O debate nacional acerca da proposta de emenda à Constituição (PEC) que visa extinguir a jornada de trabalho na escala de 6x1 (seis dias de trabalho por um de folga) provocou um movimento de recuo e reposicionamento estratégico entre os deputados federais que integram a bancada de Mato Grosso do Sul em Brasília. Após uma enxurrada de cobranças diretas de eleitores sul-mato-grossenses em suas contas oficiais de redes sociais, parlamentares que antes resistiam à proposta começaram a ceder assinaturas para viabilizar a tramitação da PEC.
A bancada federal do estado na Câmara dos Deputados é composta por oito parlamentares, predominantemente de partidos de centro e centro-direita, alinhados ideologicamente ao agronegócio e ao empresariado, setores que apresentam forte resistência histórica a mudanças na jornada semanal trabalhista.

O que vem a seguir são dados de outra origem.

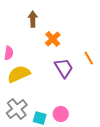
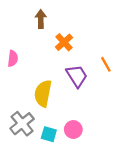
yellow semicircle: (19, 74) -> (43, 93), moved, turned -55

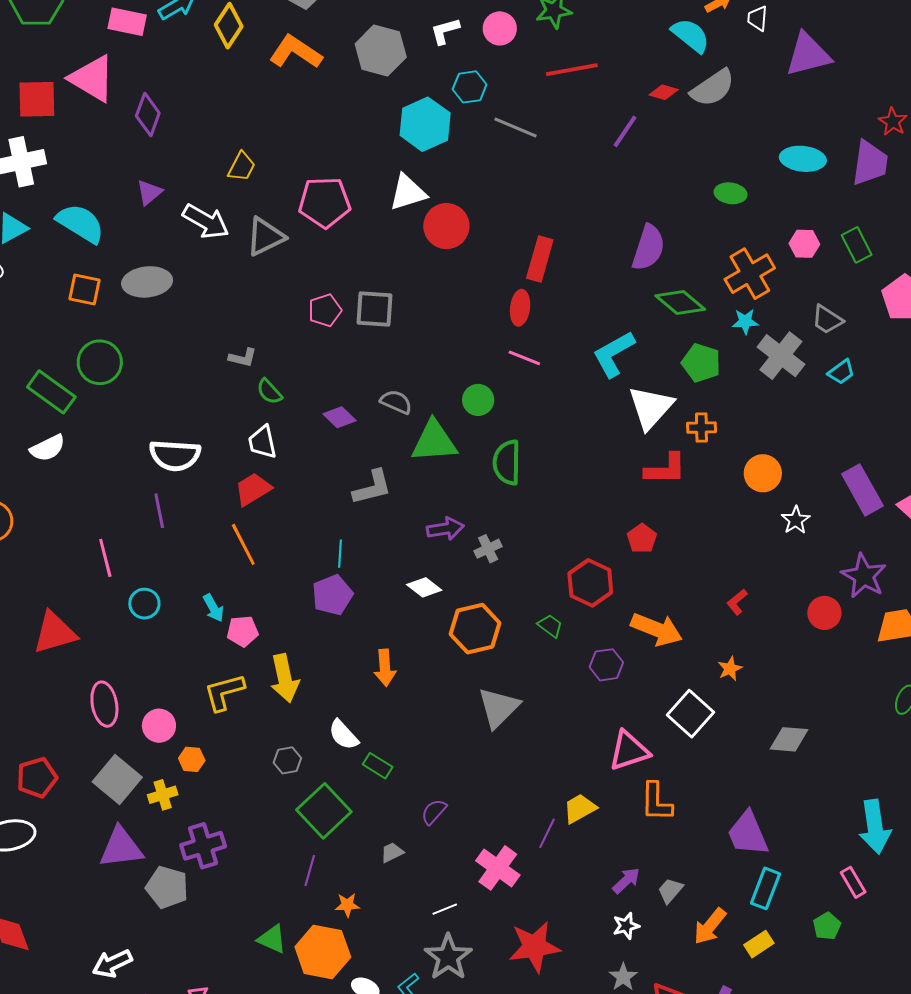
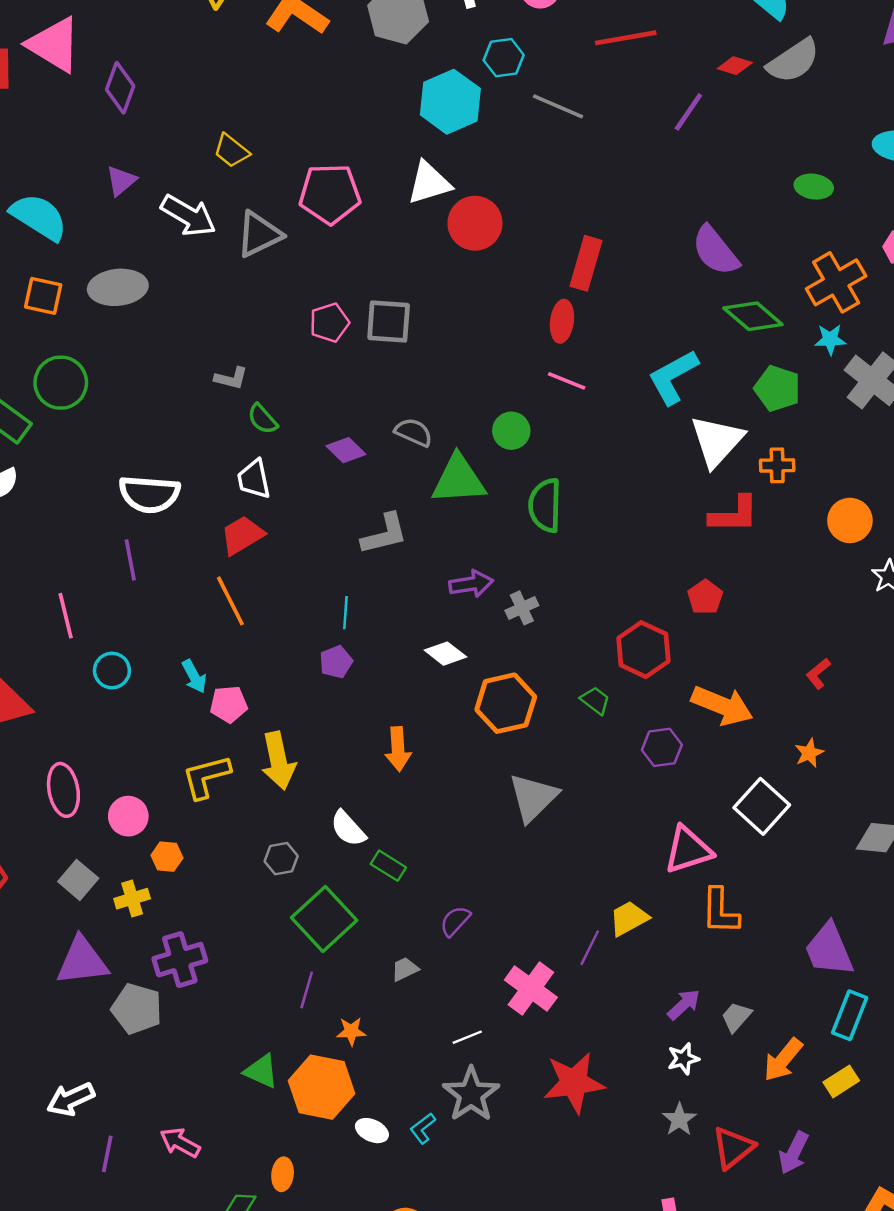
yellow trapezoid: (242, 167) -> (231, 151), turned 100
purple semicircle: (648, 248) -> (715, 251), turned 123
purple pentagon: (332, 595) -> (336, 662), size x0.7
gray square: (117, 779) -> (78, 880), size x0.7

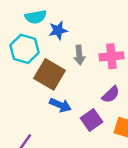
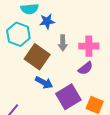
purple semicircle: (111, 95) -> (86, 68), moved
purple square: (91, 120) -> (68, 97), size x1.4

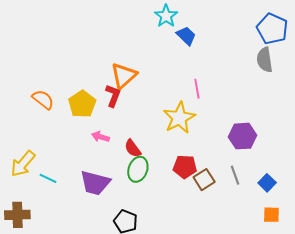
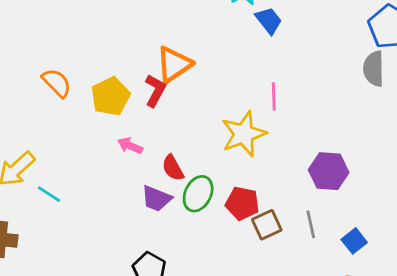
green ellipse: (138, 169) -> (198, 194), moved
purple trapezoid: (95, 183) -> (156, 199), moved, size x0.7

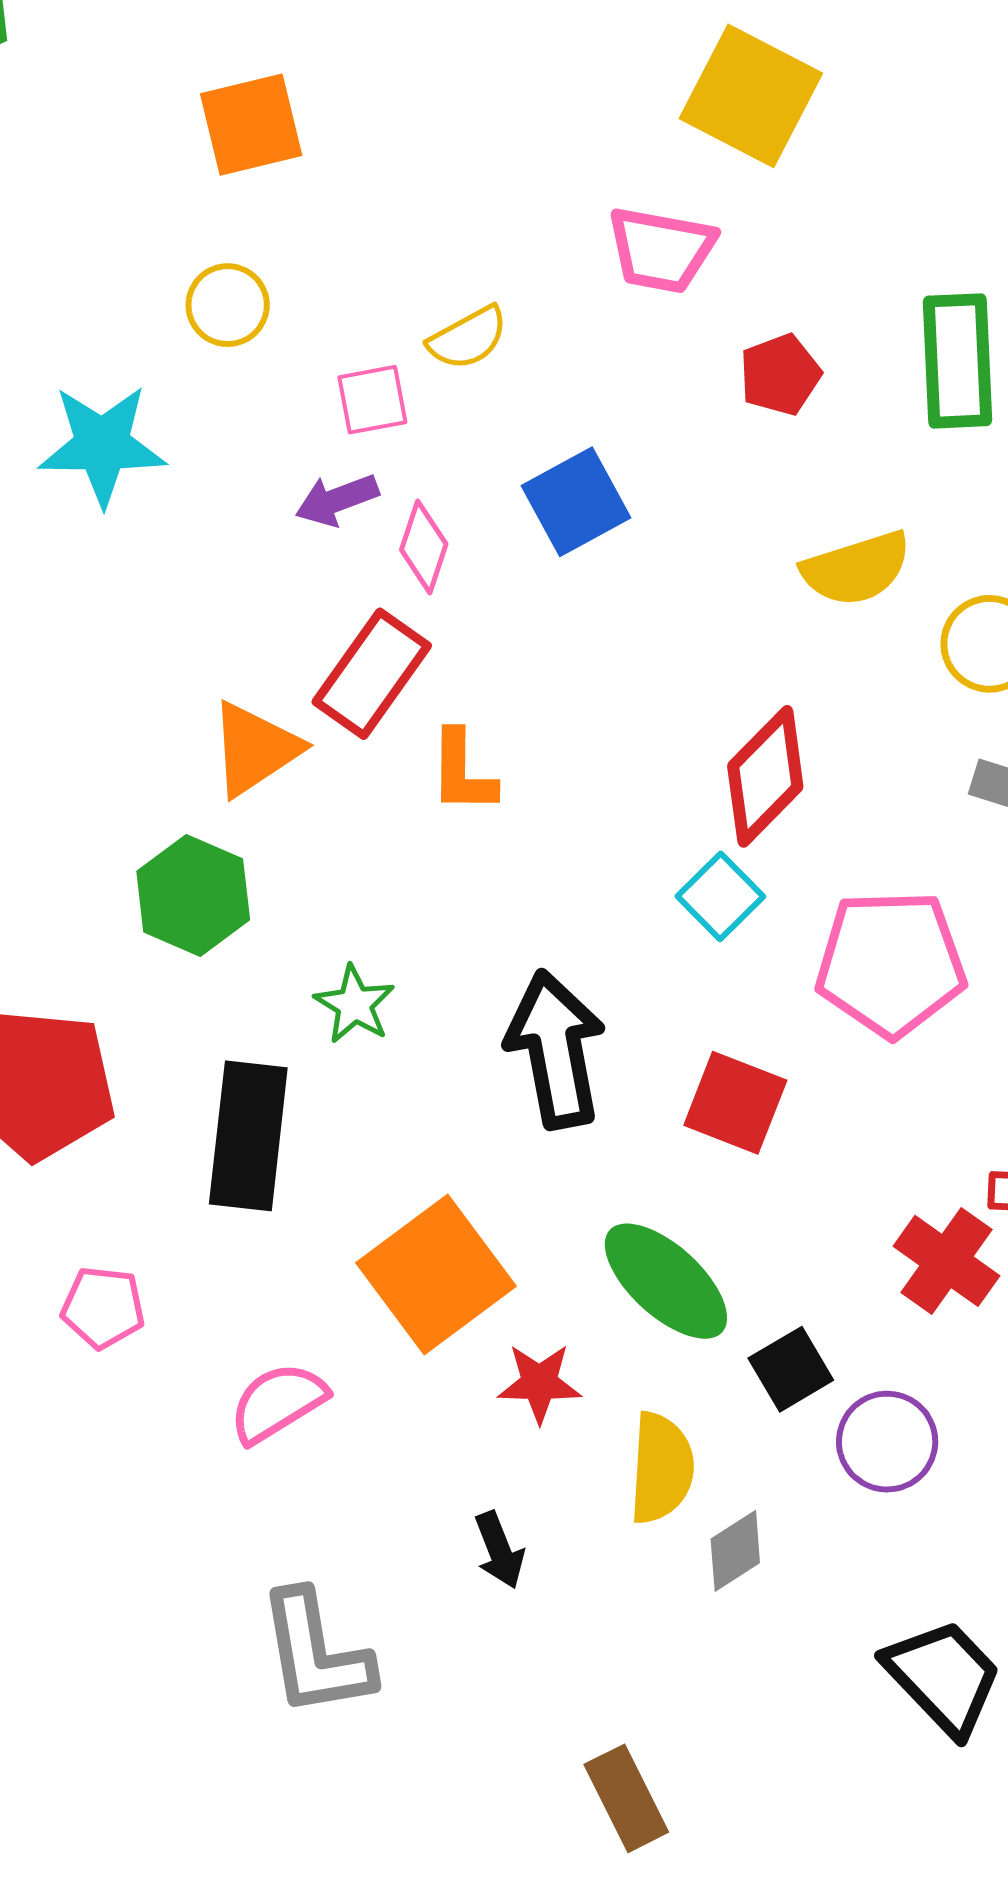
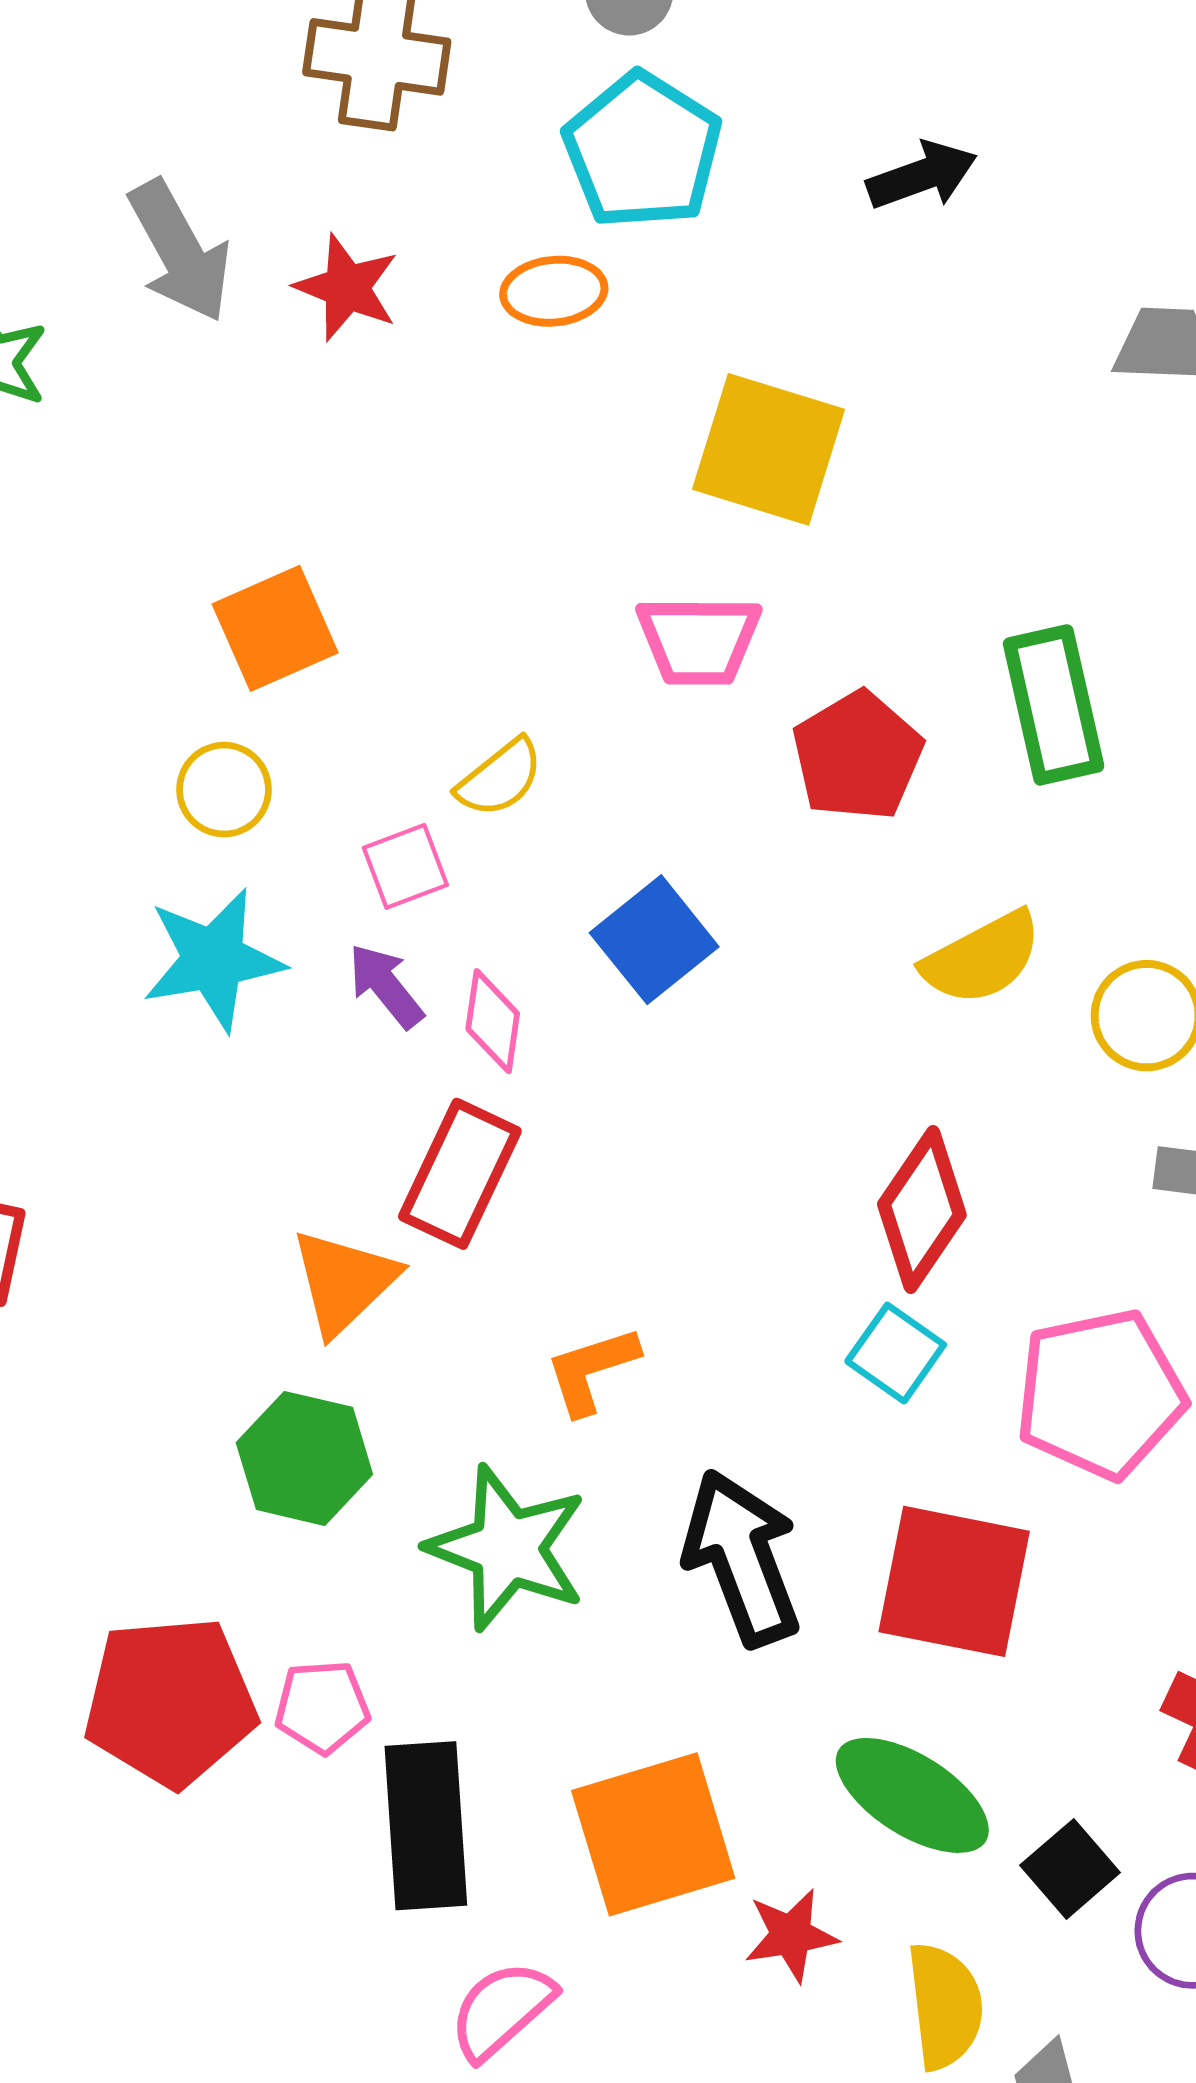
orange square: (251, 125) -> (275, 628), moved
red pentagon: (780, 375) -> (857, 756), size x1.4
cyan star: (102, 445) -> (213, 960), moved
purple arrow: (337, 500) -> (386, 986), turned 82
orange L-shape: (462, 772) -> (592, 1370), moved, turned 82
green star: (355, 1004) -> (507, 1548), size x1.8
red square: (735, 1103) -> (954, 1581), size x1.4
black rectangle: (248, 1136) -> (426, 1826), moved
orange square: (436, 1274) -> (653, 1834), turned 30
pink pentagon: (103, 1307) -> (322, 1707), moved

Pressão Direta das Bases Eleitorais
Durante o fim de semana, comitês políticos e assessores de comunicação dos parlamentares de MS registraram um aumento significativo de mensagens eletrônicas cobrando um posicionamento favorável ao fim da escala 6x1. O movimento gerou desconforto em gabinetes que tradicionalmente evitam pautas de oposição ao setor de comércio e serviços locais, que alega prejuízos econômicos com a proposta.
O recuo de parlamentares visa mitigar danos de imagem pública em um ano eleitoral. Para tramitar formalmente, a PEC necessita das assinaturas de pelo menos 171 deputados federais, o que transformou a fase de coleta de assinaturas em uma queda de braço de opinião pública.
| Deputado Federal (MS) | Partido | Posicionamento Declarado |
|---|---|---|
| Geraldo Resende | PSDB | Assinou a favor da tramitação |
| Camila Jara | PT | Co-autora e defensora ativa |
| Beto Pereira | PSDB | Declarou neutralidade para debate |
| Outros de Direita | PL/PP | Cobram estudos de impacto econômico |
O Debate Econômico e Setorial em MS
A Federação do Comércio de Bens, Serviços e Turismo de Mato Grosso do Sul (Fecomércio-MS) e associações comerciais manifestaram forte oposição à medida, alertando para o risco de aumento de preços ao consumidor final e fechamento de pequenos negócios que dependem do funcionamento aos finais de semana.
Por outro lado, movimentos sociais e sindicatos de trabalhadores de MS argumentam que a escala de seis dias de trabalho contínuos é prejudicial à saúde do trabalhador e restringe o convívio familiar, defendendo que a produtividade industrial moderna permite o modelo de trabalho com jornadas mais equilibradas. O tema deve permanecer no topo da agenda política da bancada do estado nas próximas sessões plenárias em Brasília.
Análise e Desdobramentos Políticos em MS
A movimentação política descrita reflete o atual estágio de maturação das forças partidárias em Mato Grosso do Sul, em um ano marcado pela proximidade das eleições gerais de 2026. Sob a liderança do governador Eduardo Riedel, a base governista na Assembleia Legislativa (ALEMS) e nas bancadas federais tem buscado demonstrar unidade e capacidade de entrega, minimizando os focos de atrito com a oposição. O pragmatismo político tem sobressaído nos debates, com legendas historicamente rivais convergindo em temas de interesse comum para a estabilidade econômica e fiscal do estado.
Por outro lado, partidos de oposição buscam capitalizar eventuais desgastes pontuais em áreas sensíveis como saúde e segurança para demarcar território no debate público. A estratégia do bloco governista consiste em blindar a gestão estadual por meio do atendimento direto a demandas municipalistas, reduzindo o espaço de manobra dos adversários políticos nas regiões de maior densidade eleitoral. Analistas políticos locais apontam que o equilíbrio de forças na ALEMS deve permanecer inalterado até o início das convenções oficiais, consolidando o estado como um polo de articulação política estável e previsível.